* [ASSIGNED TASK] Please reproduce all the records exactly while leaving out their pictures.

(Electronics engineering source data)
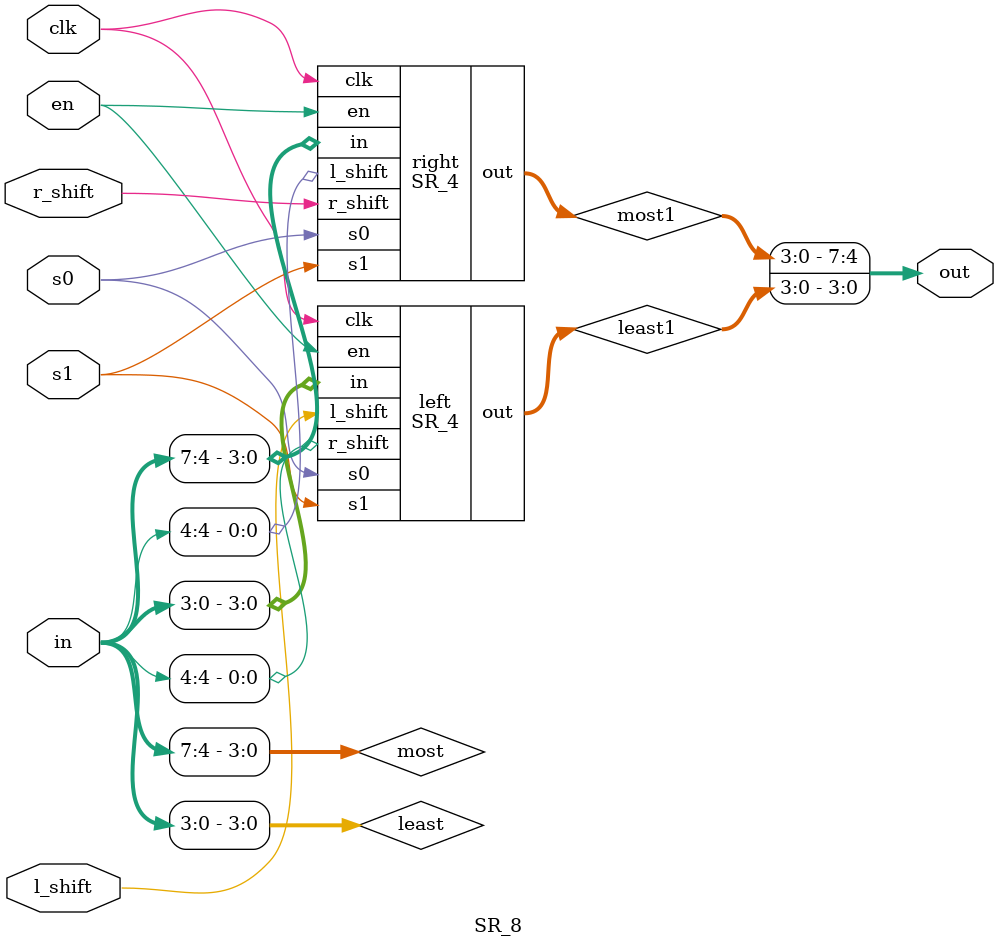
<source format=v>
/*

E/13/181 S.L.B. KARUNARATHNE	
E/13/058 M.D.R.A.M. DE DILVA

*/

module stimulus_4;

	reg[3:0] in;
	wire[3:0] out;
	reg clock;


	initial
		clock = 1'b0;

	always
		#5 clock = ~clock;

	initial
		#45 $finish;

	reg s0,s1,en,l_shift,r_shift;

	SR_4 sr4(out,in,s0,s1,clock,en,l_shift,r_shift);

	//simulation of 4-bit shift register
	initial
	begin
		// set input lines
		in=4'b0100;
		en=1'b1;
		r_shift=1'b0;
		l_shift=1'b0;
		#1 $display("Clock=%b IN= %b\n",clock,in);
		// parallel
		s1 =1'b1 ;s0 =1'b1;
		#5 $display("Clock=%b S1 = %b, S0 = %b, OUTPUT = %b \n", clock,s1, s0, out);
		// shift right
		s1 =1'b0; s0 =1'b1;
		r_shift=1'b1;
		#10 $display("Clock=%b S1 = %b, S0 = %b, OUTPUT = %b \n", clock,s1, s0, out);
		// shift left
		s1 =1'b1; s0 =1'b0;
		l_shift=1'b1;
		#10 $display("Clock=%b S1 = %b, S0 = %b, OUTPUT = %b \n",clock, s1, s0, out);
		// hold
		s1 =1'b0; s0 =1'b0;
		#10 $display("Clock=%b S1 = %b, S0 = %b, OUTPUT = %b \n",clock, s1, s0, out);
	end
	
endmodule

module stimulus_8;

	reg[7:0] in;
	wire[7:0] out;
	reg clock;


	initial
		clock = 1'b0;

	always
		#5 clock = ~clock;

	initial
		#45 $finish;

	reg s0,s1,en,l_shift,r_shift;

	SR_8 sr8(out,in,s0,s1,clock,en,l_shift,r_shift);

	//simulation of 4-bit shift register
	initial
	begin
		// set input lines
		in=8'b01101100;
		en=1'b1;
		r_shift=1'b0;
		l_shift=1'b0;
		#2 $display("Clock=%b IN= %b\n",clock,in);
		// parallel
		s1 =1'b1 ;s0 =1'b1;
		#5 $display("Clock=%b S1 = %b, S0 = %b, OUTPUT = %b \n", clock,s1, s0, out);
		// shift right
		s1 =1'b0; s0 =1'b1;
		r_shift=1'b1;
		#10 $display("Clock=%b S1 = %b, S0 = %b, OUTPUT = %b \n", clock,s1, s0, out);
		// shift left
		s1 =1'b1; s0 =1'b0;
		l_shift=1'b1;
		#10 $display("Clock=%b S1 = %b, S0 = %b, OUTPUT = %b \n",clock, s1, s0, out);
		// hold
		s1 =1'b0; s0 =1'b0;
		#10 $display("Clock=%b S1 = %b, S0 = %b, OUTPUT = %b \n",clock, s1, s0, out);
	end
	
endmodule


module SR_4(out, in, s0, s1,clk,en,l_shift,r_shift);
	
	input [3:0] in;
	input s0,s1,clk,en,l_shift,r_shift;
	output reg [3:0] out;

	always @(posedge clk)
	begin
		if(en==1'b1)
			begin
			if (s1==1'b1 && s0==1'b1)
				out<=in; 
			else if (s1==1'b0 && s0==1'b1)
				//shift right
				out <= {r_shift,out[3:1]}; 
			else if (s1==1'b1 && s0==1'b0)
				//shift_left
				out <= {out[2:0],l_shift}; 


			end
	end
	
endmodule



module SR_8(out, in, s0, s1,clk,en,l_shift,r_shift);

	input [7:0] in;
	input s0,s1,clk,en,l_shift,r_shift;
	output reg [7:0] out;

	wire[3:0] least=in[3:0];
	wire[3:0] most=in[7:4];
	wire[3:0] least1;
	wire[3:0] most1;



	SR_4 left(least1,least,s0,s1,clk,en,l_shift,in[4]);
	SR_4 right(most1,most,s0,s1,clk,en,in[4],r_shift);

	always
		#1 out<={most1,least1};

endmodule

</source>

* [RESULT]
<source format=v>
/*

E/13/181 S.L.B. KARUNARATHNE	
E/13/058 M.D.R.A.M. DE DILVA

*/

module stimulus_4;

	reg[3:0] in;
	wire[3:0] out;
	reg clock;


	initial
		clock = 1'b0;

	always
		#5 clock = ~clock;

	initial
		#45 $finish;

	reg s0,s1,en,l_shift,r_shift;

	SR_4 sr4(out,in,s0,s1,clock,en,l_shift,r_shift);

	//simulation of 4-bit shift register
	initial
	begin
		// set input lines
		in=4'b0100;
		en=1'b1;
		r_shift=1'b0;
		l_shift=1'b0;
		#1 $display("Clock=%b IN= %b\n",clock,in);
		// parallel
		s1 =1'b1 ;s0 =1'b1;
		#5 $display("Clock=%b S1 = %b, S0 = %b, OUTPUT = %b \n", clock,s1, s0, out);
		// shift right
		s1 =1'b0; s0 =1'b1;
		r_shift=1'b1;
		#10 $display("Clock=%b S1 = %b, S0 = %b, OUTPUT = %b \n", clock,s1, s0, out);
		// shift left
		s1 =1'b1; s0 =1'b0;
		l_shift=1'b1;
		#10 $display("Clock=%b S1 = %b, S0 = %b, OUTPUT = %b \n",clock, s1, s0, out);
		// hold
		s1 =1'b0; s0 =1'b0;
		#10 $display("Clock=%b S1 = %b, S0 = %b, OUTPUT = %b \n",clock, s1, s0, out);
	end
	
endmodule

module stimulus_8;

	reg[7:0] in;
	wire[7:0] out;
	reg clock;


	initial
		clock = 1'b0;

	always
		#5 clock = ~clock;

	initial
		#45 $finish;

	reg s0,s1,en,l_shift,r_shift;

	SR_8 sr8(out,in,s0,s1,clock,en,l_shift,r_shift);

	//simulation of 4-bit shift register
	initial
	begin
		// set input lines
		in=8'b01101100;
		en=1'b1;
		r_shift=1'b0;
		l_shift=1'b0;
		#2 $display("Clock=%b IN= %b\n",clock,in);
		// parallel
		s1 =1'b1 ;s0 =1'b1;
		#5 $display("Clock=%b S1 = %b, S0 = %b, OUTPUT = %b \n", clock,s1, s0, out);
		// shift right
		s1 =1'b0; s0 =1'b1;
		r_shift=1'b1;
		#10 $display("Clock=%b S1 = %b, S0 = %b, OUTPUT = %b \n", clock,s1, s0, out);
		// shift left
		s1 =1'b1; s0 =1'b0;
		l_shift=1'b1;
		#10 $display("Clock=%b S1 = %b, S0 = %b, OUTPUT = %b \n",clock, s1, s0, out);
		// hold
		s1 =1'b0; s0 =1'b0;
		#10 $display("Clock=%b S1 = %b, S0 = %b, OUTPUT = %b \n",clock, s1, s0, out);
	end
	
endmodule


module SR_4(out, in, s0, s1,clk,en,l_shift,r_shift);
	
	input [3:0] in;
	input s0,s1,clk,en,l_shift,r_shift;
	output reg [3:0] out;

	always @(posedge clk)
	begin
		if(en==1'b1)
			begin
			if (s1==1'b1 && s0==1'b1)
				out<=in; 
			else if (s1==1'b0 && s0==1'b1)
				//shift right
				out <= {r_shift,out[3:1]}; 
			else if (s1==1'b1 && s0==1'b0)
				//shift_left
				out <= {out[2:0],l_shift}; 


			end
	end
	
endmodule



module SR_8(out, in, s0, s1,clk,en,l_shift,r_shift);

	input [7:0] in;
	input s0,s1,clk,en,l_shift,r_shift;
	output reg [7:0] out;

	wire[3:0] least=in[3:0];
	wire[3:0] most=in[7:4];
	wire[3:0] least1;
	wire[3:0] most1;



	SR_4 left(least1,least,s0,s1,clk,en,l_shift,in[4]);
	SR_4 right(most1,most,s0,s1,clk,en,in[4],r_shift);

	always
		#1 out<={most1,least1};

endmodule

</source>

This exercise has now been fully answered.